* [WHAT TO DO]
Swap every "Do košíku" in the material below for "Koupit" and write out the text with nothing else changed. Leave the pictures out.

* [MATERIAL FOR THIS EXERCISE]
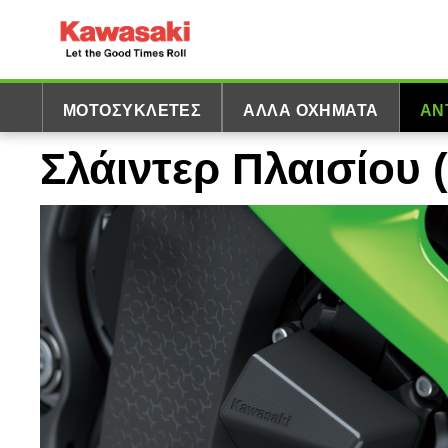
ΜΟΤΟΣΥΚΛΈΤΕΣ
ΆΛΛΑ ΟΧΉΜΑΤΑ
ΑΝ
Σλάιντερ Πλαισίου 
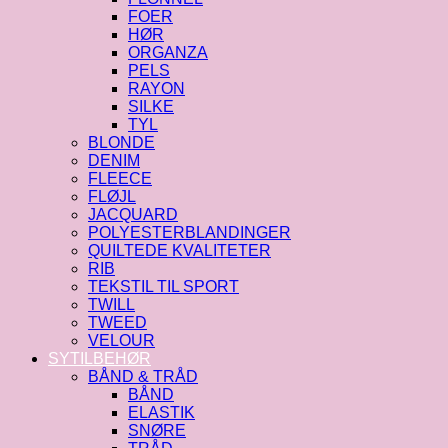
FOER
HØR
ORGANZA
PELS
RAYON
SILKE
TYL
BLONDE
DENIM
FLEECE
FLØJL
JACQUARD
POLYESTERBLANDINGER
QUILTEDE KVALITETER
RIB
TEKSTIL TIL SPORT
TWILL
TWEED
VELOUR
SYTILBEHØR
BÅND & TRÅD
BÅND
ELASTIK
SNØRE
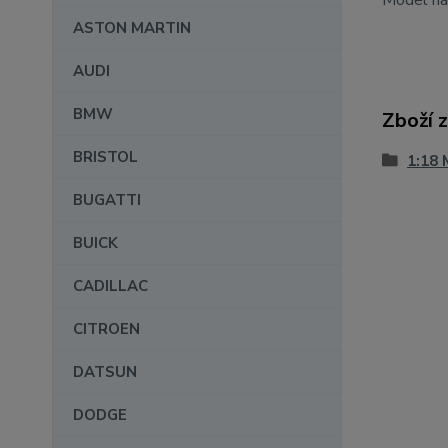
Model na 
ASTON MARTIN
AUDI
BMW
Zboží 
BRISTOL
1:18 
BUGATTI
BUICK
CADILLAC
CITROEN
DATSUN
DODGE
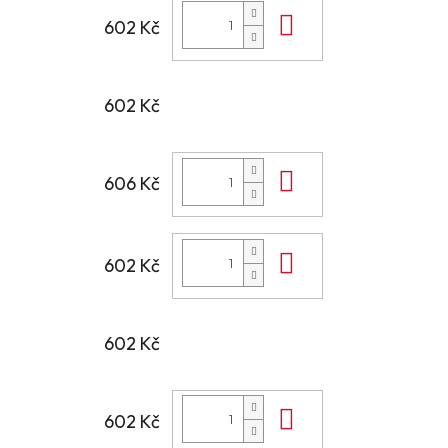
Do košíku
602 Kč
602 Kč
Do košíku
606 Kč
Do košíku
602 Kč
602 Kč
Do košíku
602 Kč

* [ANSWER FOR THE TASK]
ΜΟΤΟΣΥΚΛΈΤΕΣ
ΆΛΛΑ ΟΧΉΜΑΤΑ
ΑΝ
Σλάιντερ Πλαισίου 
FOER
HØR
ORGANZA
PELS
RAYON
SILKE
TYL
BLONDE
DENIM
FLEECE
FLØJL
JACQUARD
POLYESTERBLANDINGER
QUILTEDE KVALITETER
RIB
TEKSTIL TIL SPORT
TWILL
TWEED
VELOUR
SYTILBEHØR
BÅND & TRÅD
BÅND
ELASTIK
SNØRE
Model na 
ASTON MARTIN
AUDI
BMW
Zboží 
BRISTOL
1:18 
BUGATTI
BUICK
CADILLAC
CITROEN
DATSUN
DODGE
Koupit
602 Kč
602 Kč
Koupit
606 Kč
Koupit
602 Kč
602 Kč
Koupit
602 Kč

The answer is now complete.